Startup Cries Foul at Google's New Radio Ads Product

Voices.com CEO David Ciccarelli is crying foul at part of Google’s new radio ad product, which is in beta testing with select Google Adwords customers. Through partnerships with hundreds of radio stations, Google will offer customers the ability to bid on radio spots, and target ads by geography, station type, listener demographics and time of day.

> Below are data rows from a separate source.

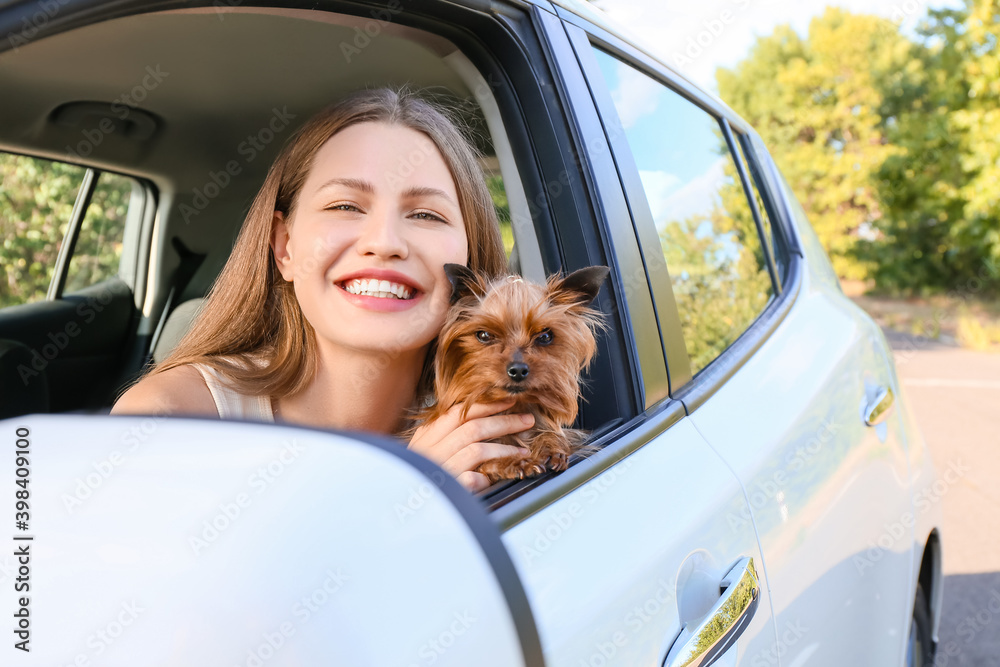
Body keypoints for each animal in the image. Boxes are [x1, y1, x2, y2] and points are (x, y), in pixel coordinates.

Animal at [414, 262, 608, 486]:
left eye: (545, 336)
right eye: (484, 335)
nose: (518, 370)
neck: (514, 407)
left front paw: (551, 447)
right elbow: (487, 461)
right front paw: (514, 463)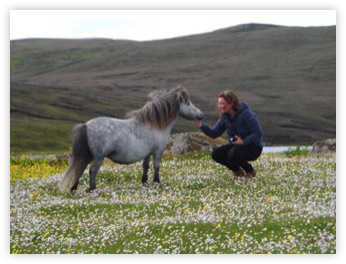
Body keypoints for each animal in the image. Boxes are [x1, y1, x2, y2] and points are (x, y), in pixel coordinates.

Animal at [59, 86, 203, 192]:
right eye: (188, 103)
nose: (201, 115)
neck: (155, 125)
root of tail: (86, 125)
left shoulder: (147, 153)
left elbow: (145, 166)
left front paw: (144, 182)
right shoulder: (157, 151)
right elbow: (156, 166)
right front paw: (157, 182)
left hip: (88, 155)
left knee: (80, 168)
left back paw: (74, 188)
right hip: (99, 157)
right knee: (92, 171)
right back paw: (92, 189)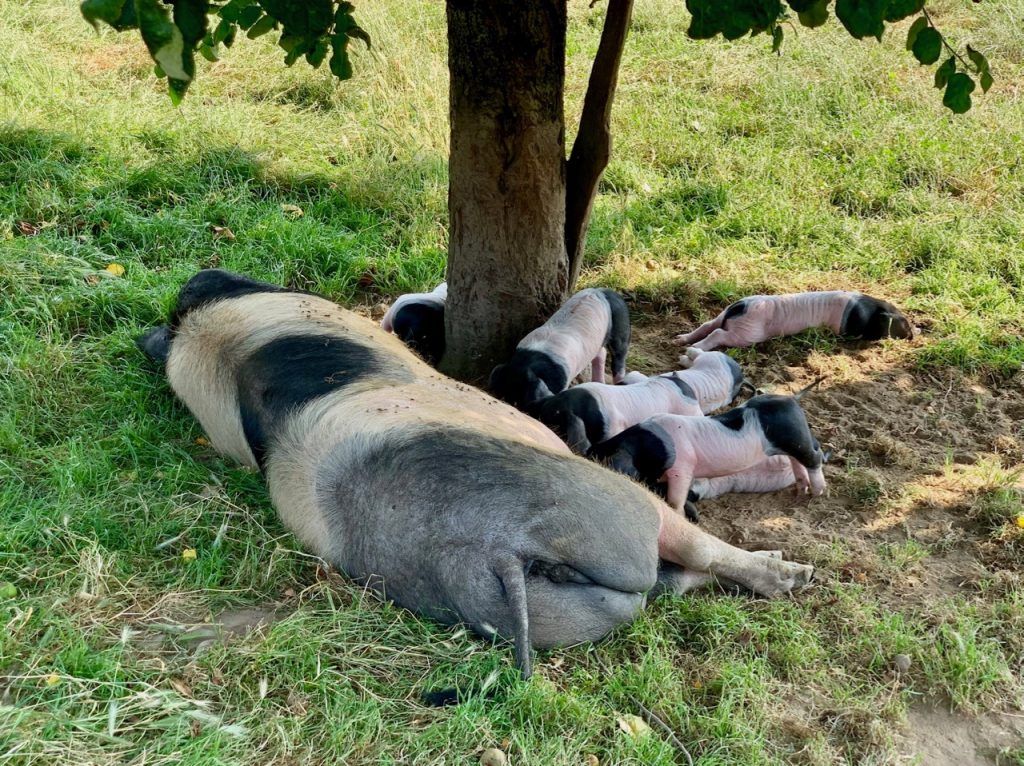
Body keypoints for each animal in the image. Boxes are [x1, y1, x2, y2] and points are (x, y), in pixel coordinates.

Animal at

But Google isn’t stopping at the sale, placement and tracking of radio spots. They are also assisting customers in the process of creating the ads themselves. The overall product looks very similar to what Spot Runner (mentioned here) is doing in the television space. From a recent CNET article on Google Radio Ads:

Google is also testing a program that will link up inexperienced radio marketers with professionals who can help them create a radio ad. Google Audio Ads beta tester Richard Swezey, executive vice president of Santa Monica, Calif.-based Bedlounge.com, said he is using that program, which Google called an “ad creative marketplace,” to get help in creating a radio ad to sell portable recliner pillows.

“Within 12 hours of submitting the bid, we got back a completed ad based on relatively scant information,” he said. “For a first shot, we were blown away by it.”

The minimum price for a bid is $100 and his bid was $300, Swezey said.

It’s that last bit that has Ciccarelli up in arms. Voices.com has been helping to match advertisers with voice talent and ad production for the last couple of years. He claims the Google ad product is nearly identical, although he hasn’t seen it yet and has nothing to go on but the CNET quote above. But he also says that for the last couple of months traffic to the site from Mountain View (where Google is headquartered) has gone through the roof, accounting for about 5% of total voices.com traffic. He’s suggesting that Google has scoured the voices.com site to figure out what to copy in the Voices.com business model.

Most people will tell Ciccarelli to suck it up and not complain about this. Copying is just flattery, after all, and there’s nothing he can do about it besides try and innovate faster than Google can (See YouTube).

And something else that needs to be considered is the possibility that Google hasn’t bothered looking at Voices.com at all. The core product was developed by a company that Google acquired a year ago called dMarc, which is still located in Newport Beach, California, about 350 miles south of Mountain View.

It’ll be interesting to see what people think about this in the comments.